=== Begin Enclosure ===

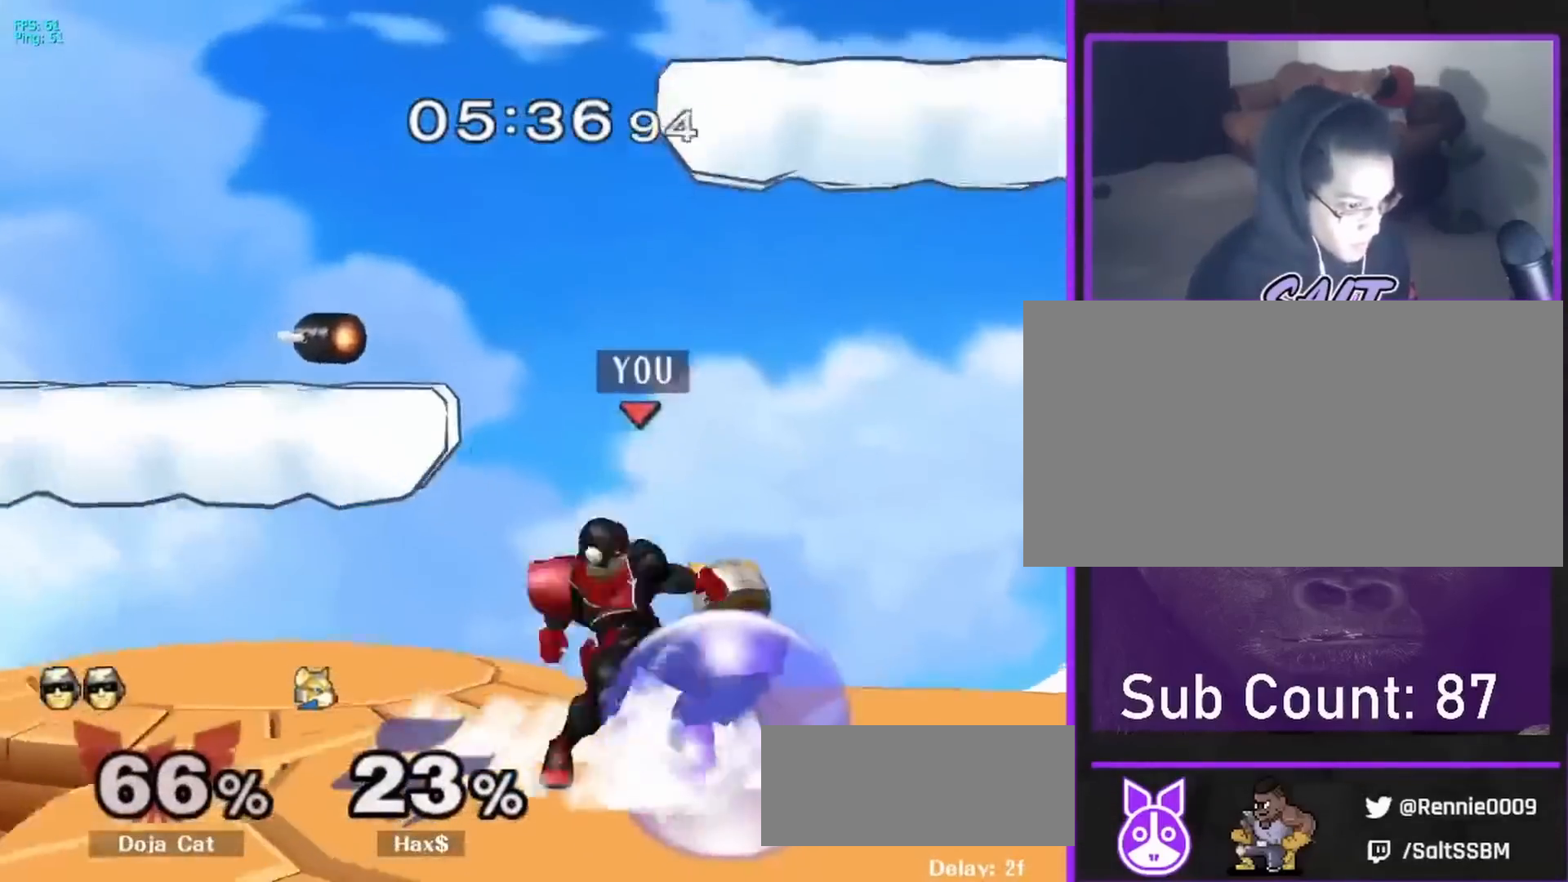
{"dt_ms": 500, "buttons": [], "left_stick": "down", "right_stick": "center", "events": [[17, "R1", "up"], [67, "left_stick", "right"], [117, "Z", "down"], [150, "left_stick", "center"], [200, "Z", "up"], [267, "A", "down"], [300, "left_stick", "down"], [483, "A", "up"]]}
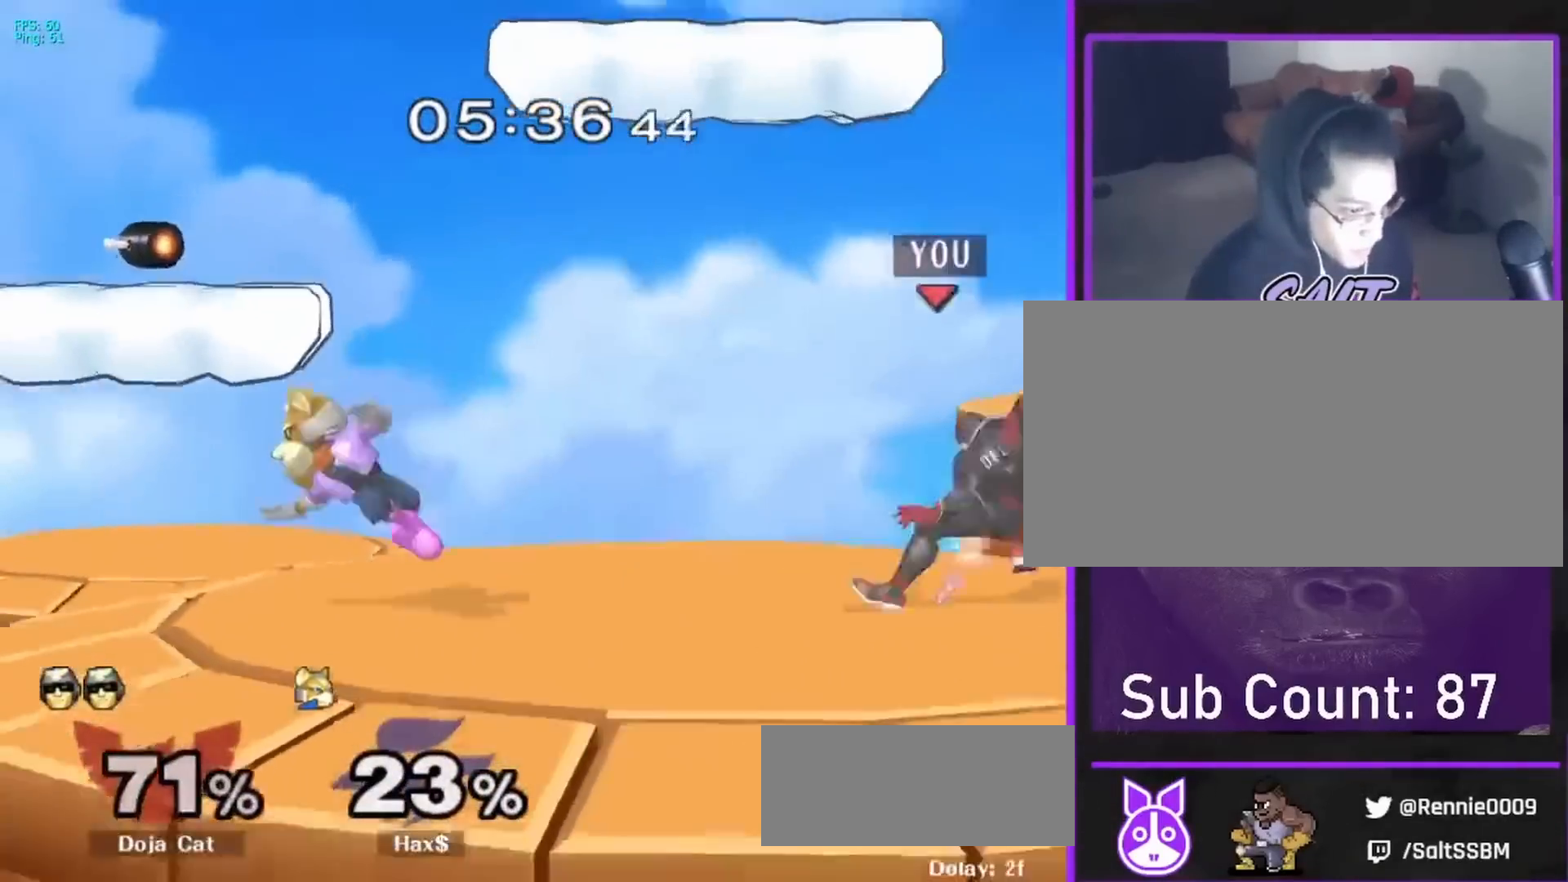
{"dt_ms": 500, "buttons": ["A"], "left_stick": "center", "right_stick": "center", "events": [[33, "left_stick", "center"], [217, "left_stick", "left"], [417, "left_stick", "center"], [467, "A", "down"]]}
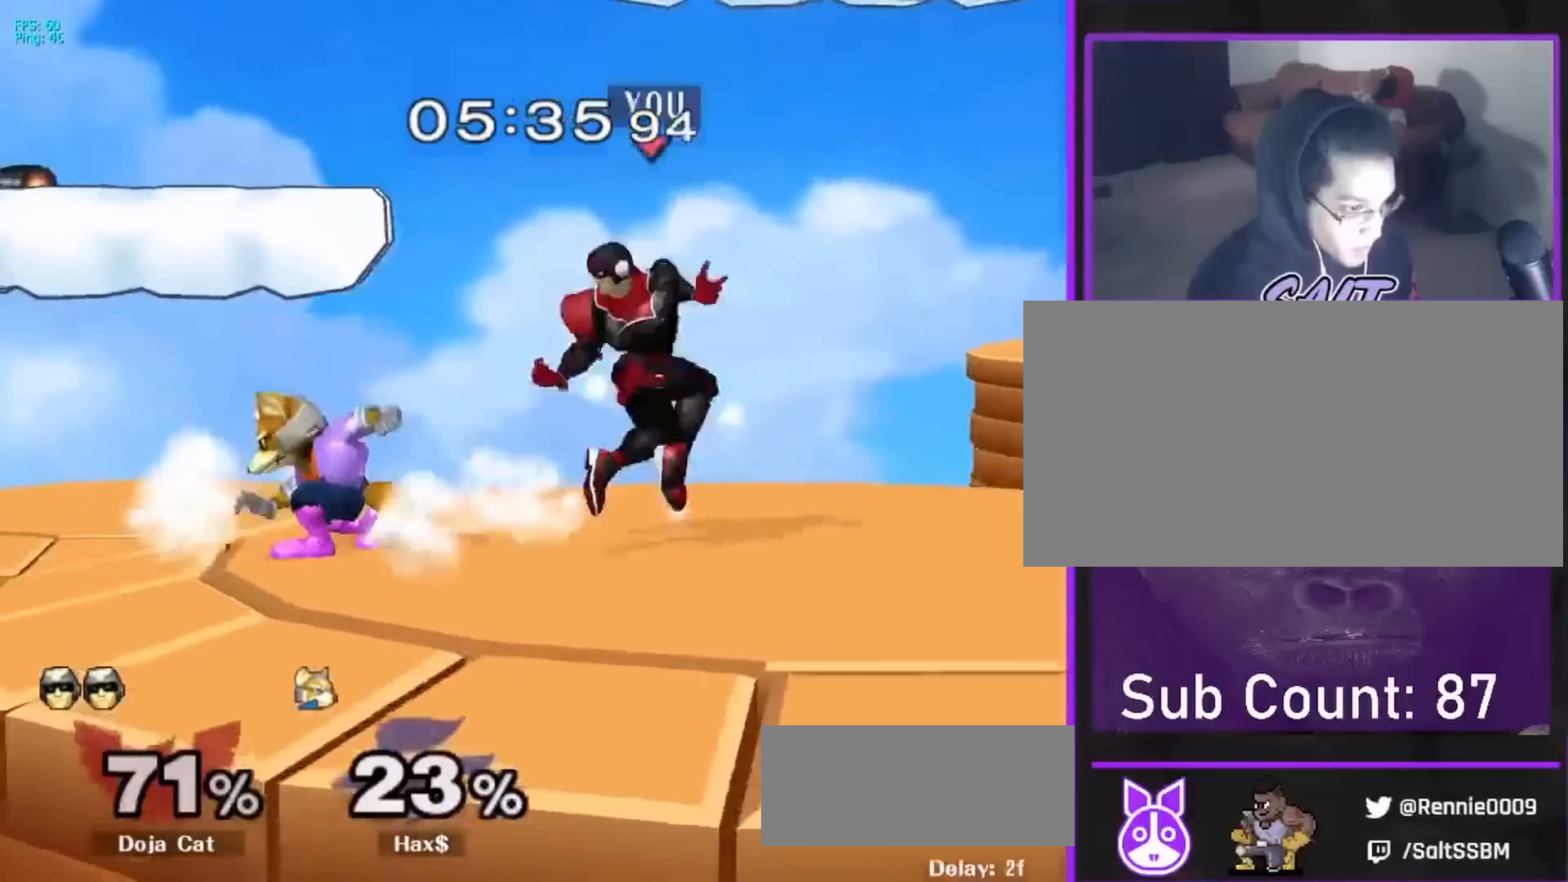
{"dt_ms": 500, "buttons": [], "left_stick": "center", "right_stick": "center", "events": [[50, "left_stick", "right"], [283, "A", "up"], [317, "left_stick", "down"], [350, "R1", "down"], [467, "R1", "up"], [467, "left_stick", "center"]]}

=== End Enclosure ===

Any picture in the material is to be dropped; the rest is repeated exactly.

{"dt_ms": 500, "buttons": [], "left_stick": "down", "right_stick": "center", "events": [[17, "R1", "up"], [67, "left_stick", "right"], [117, "Z", "down"], [150, "left_stick", "center"], [200, "Z", "up"], [267, "A", "down"], [300, "left_stick", "down"], [483, "A", "up"]]}
{"dt_ms": 500, "buttons": ["A"], "left_stick": "center", "right_stick": "center", "events": [[33, "left_stick", "center"], [217, "left_stick", "left"], [417, "left_stick", "center"], [467, "A", "down"]]}
{"dt_ms": 500, "buttons": [], "left_stick": "center", "right_stick": "center", "events": [[50, "left_stick", "right"], [283, "A", "up"], [317, "left_stick", "down"], [350, "R1", "down"], [467, "R1", "up"], [467, "left_stick", "center"]]}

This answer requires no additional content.